#### SELECTION ####

Re: Correctly serializing "Number" as state in ProcessFunction

2021-04-21 Thread Arvid Heise
Hi Miguel,

as Klemens said this is a rather general problem independent of Flink: How
do you map Polymorphism in serialization?

Flink doesn't have an answer on its own, as it's discouraged (A Number can
have arbitrary many subclasses: how do you distinguish them except by
classname? That adds a ton of overhead.). The easiest solution in your case
is to convert ints into double.
Or you use Kryo which dictionary encodes the classes and also limits the
possible subclasses.

#### RAW RECORDS ####

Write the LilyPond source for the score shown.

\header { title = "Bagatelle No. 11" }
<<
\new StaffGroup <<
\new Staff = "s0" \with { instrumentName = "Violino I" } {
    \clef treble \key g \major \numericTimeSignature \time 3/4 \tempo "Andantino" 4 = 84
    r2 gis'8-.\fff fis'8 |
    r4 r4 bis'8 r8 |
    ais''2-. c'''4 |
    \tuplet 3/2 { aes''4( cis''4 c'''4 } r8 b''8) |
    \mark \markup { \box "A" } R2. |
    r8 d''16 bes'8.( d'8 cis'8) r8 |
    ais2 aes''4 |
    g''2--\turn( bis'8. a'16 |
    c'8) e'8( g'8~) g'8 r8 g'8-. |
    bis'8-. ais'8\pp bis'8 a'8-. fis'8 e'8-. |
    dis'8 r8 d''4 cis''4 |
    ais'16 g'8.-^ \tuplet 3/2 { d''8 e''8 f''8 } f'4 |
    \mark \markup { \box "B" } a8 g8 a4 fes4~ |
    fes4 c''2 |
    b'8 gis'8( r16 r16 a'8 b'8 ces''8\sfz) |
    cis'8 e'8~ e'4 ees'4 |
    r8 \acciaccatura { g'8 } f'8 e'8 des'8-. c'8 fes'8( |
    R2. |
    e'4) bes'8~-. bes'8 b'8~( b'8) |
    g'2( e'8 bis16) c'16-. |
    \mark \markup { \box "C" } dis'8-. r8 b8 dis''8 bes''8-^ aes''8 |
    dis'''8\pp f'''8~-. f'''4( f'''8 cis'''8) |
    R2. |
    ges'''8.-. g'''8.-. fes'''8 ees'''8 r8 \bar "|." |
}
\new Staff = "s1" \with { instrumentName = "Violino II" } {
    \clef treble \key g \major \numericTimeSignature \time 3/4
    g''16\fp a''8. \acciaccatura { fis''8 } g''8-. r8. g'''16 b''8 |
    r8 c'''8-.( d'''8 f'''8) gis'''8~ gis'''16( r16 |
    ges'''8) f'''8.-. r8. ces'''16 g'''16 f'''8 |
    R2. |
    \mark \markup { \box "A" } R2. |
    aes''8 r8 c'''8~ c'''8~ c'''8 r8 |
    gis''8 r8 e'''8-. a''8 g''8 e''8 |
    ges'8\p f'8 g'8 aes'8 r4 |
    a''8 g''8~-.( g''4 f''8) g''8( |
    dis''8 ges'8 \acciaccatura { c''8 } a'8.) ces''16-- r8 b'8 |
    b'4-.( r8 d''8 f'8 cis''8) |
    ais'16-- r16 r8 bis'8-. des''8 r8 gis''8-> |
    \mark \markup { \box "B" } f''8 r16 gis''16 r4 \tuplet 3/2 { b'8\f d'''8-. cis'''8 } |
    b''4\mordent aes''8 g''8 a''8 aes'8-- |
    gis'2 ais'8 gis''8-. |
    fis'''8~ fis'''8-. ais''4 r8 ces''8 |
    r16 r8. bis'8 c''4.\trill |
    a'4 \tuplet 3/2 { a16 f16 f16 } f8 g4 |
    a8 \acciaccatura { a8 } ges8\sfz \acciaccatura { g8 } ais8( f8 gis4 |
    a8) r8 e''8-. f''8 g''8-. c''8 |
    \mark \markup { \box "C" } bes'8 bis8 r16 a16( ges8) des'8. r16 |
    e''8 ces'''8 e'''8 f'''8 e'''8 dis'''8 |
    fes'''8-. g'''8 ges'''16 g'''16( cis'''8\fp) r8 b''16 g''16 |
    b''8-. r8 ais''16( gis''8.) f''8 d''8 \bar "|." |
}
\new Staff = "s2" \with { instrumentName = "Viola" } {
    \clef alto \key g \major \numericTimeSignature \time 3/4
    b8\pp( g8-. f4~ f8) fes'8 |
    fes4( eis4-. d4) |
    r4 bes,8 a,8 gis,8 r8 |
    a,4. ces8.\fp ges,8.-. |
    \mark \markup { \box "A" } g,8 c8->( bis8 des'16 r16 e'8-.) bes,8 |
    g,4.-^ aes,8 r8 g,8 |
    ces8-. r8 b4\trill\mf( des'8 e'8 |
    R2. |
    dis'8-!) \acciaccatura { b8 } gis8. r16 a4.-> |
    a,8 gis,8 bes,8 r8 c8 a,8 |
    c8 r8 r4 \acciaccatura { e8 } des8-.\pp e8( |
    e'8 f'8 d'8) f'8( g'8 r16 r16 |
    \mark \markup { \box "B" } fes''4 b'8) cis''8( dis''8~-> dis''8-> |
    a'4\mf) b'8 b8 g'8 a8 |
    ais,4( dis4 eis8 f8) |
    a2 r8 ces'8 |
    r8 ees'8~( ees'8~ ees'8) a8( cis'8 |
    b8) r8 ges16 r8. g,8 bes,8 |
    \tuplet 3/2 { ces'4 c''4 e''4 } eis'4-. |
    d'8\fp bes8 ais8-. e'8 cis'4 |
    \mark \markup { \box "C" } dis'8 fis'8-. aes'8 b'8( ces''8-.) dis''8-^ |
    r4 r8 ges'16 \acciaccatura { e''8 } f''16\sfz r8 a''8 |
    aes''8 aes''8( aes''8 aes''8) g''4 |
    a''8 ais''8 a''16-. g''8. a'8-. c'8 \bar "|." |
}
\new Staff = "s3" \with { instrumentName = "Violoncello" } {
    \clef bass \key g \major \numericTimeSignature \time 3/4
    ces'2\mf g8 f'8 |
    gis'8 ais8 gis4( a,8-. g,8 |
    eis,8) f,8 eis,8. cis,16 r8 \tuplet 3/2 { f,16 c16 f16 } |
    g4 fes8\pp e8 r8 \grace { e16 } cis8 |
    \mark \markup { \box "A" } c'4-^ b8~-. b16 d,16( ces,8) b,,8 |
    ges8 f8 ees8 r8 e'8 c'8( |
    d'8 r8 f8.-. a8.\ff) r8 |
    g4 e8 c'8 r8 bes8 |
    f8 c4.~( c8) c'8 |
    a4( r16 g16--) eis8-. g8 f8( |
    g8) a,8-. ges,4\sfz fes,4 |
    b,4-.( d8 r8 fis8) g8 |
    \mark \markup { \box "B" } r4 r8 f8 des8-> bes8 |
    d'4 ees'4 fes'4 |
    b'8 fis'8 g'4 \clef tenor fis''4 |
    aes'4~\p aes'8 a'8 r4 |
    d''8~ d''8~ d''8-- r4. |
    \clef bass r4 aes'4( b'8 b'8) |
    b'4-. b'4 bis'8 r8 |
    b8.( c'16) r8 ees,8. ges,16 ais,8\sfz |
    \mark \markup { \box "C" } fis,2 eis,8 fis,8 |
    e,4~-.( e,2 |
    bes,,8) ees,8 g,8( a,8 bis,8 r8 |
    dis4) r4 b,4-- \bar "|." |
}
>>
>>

####

- **TASK 1**
Determine whether each statement agrees with the post on serializing Number in Flink: (a) Flink has its own answer for mapping polymorphism in serialization; (b) the easiest solution proposed for this case is converting ints into double; (c) Kryo dictionary encodes the classes. Answer yes or no for each and quote the deciding words of the post.
- **TASK 2**
Proceed with the post on serializing Number in Flink, picking up after its final sentence.

- **RIGHT ANSWER 1**
(a) No: "Flink doesn't have an answer on its own"
(b) Yes: "The easiest solution in your case is to convert ints into double."
(c) Yes: "Kryo which dictionary encodes the classes"

- **RIGHT ANSWER 2**
On Tue, Apr 20, 2021 at 11:13 AM Klemens Muthmann <
klemens.muthm...@cyface.de> wrote:

> Hi,
>
> I guess this is more of a Java Problem than a Flink Problem. If you want
> it quick and dirty you could implement a class such as:
>
> public class Value {
> private boolean isLongSet = false;
> private long longValue = 0L;
> private boolean isIntegerSet = false;
> private int intValue = 0;
>
>public Value(final long value) {
>setLong(value);
>}
>
> public void setLong(final long value) |
> longValue = value;
> isLongSet = true;
>}
>
>public long getLong() {
>if(isLongSet) {
>return longValue
>}
>}
>
>// Add same methods for int
>// to satisfy POJO requirements you will also need to add a no-argument
> constructor as well as getters and setters for the boolean flags
> }
>
> I guess a cleaner solution would be possible using a custom Kryo
> serializer as explained here:
> https://ci.apache.org/projects/flink/flink-docs-release-1.12/dev/custom_serializers.html
>
> Regards
>   Klemens
>
>
>
> > Am 20.04.2021 um 10:34 schrieb Miguel Araújo  >:
> >
> > Hi everyone,
> >
> > I have a ProcessFunction which needs to store different number types for
> different keys, e.g., some keys need to store an integer while others need
> to store a double.
> >
> > I tried to use java.lang.Number as the type for the ValueState, but I
> got the expected "No fields were detected for class java.lang.Number so it
> cannot be used as a POJO type and must be processed as GenericType."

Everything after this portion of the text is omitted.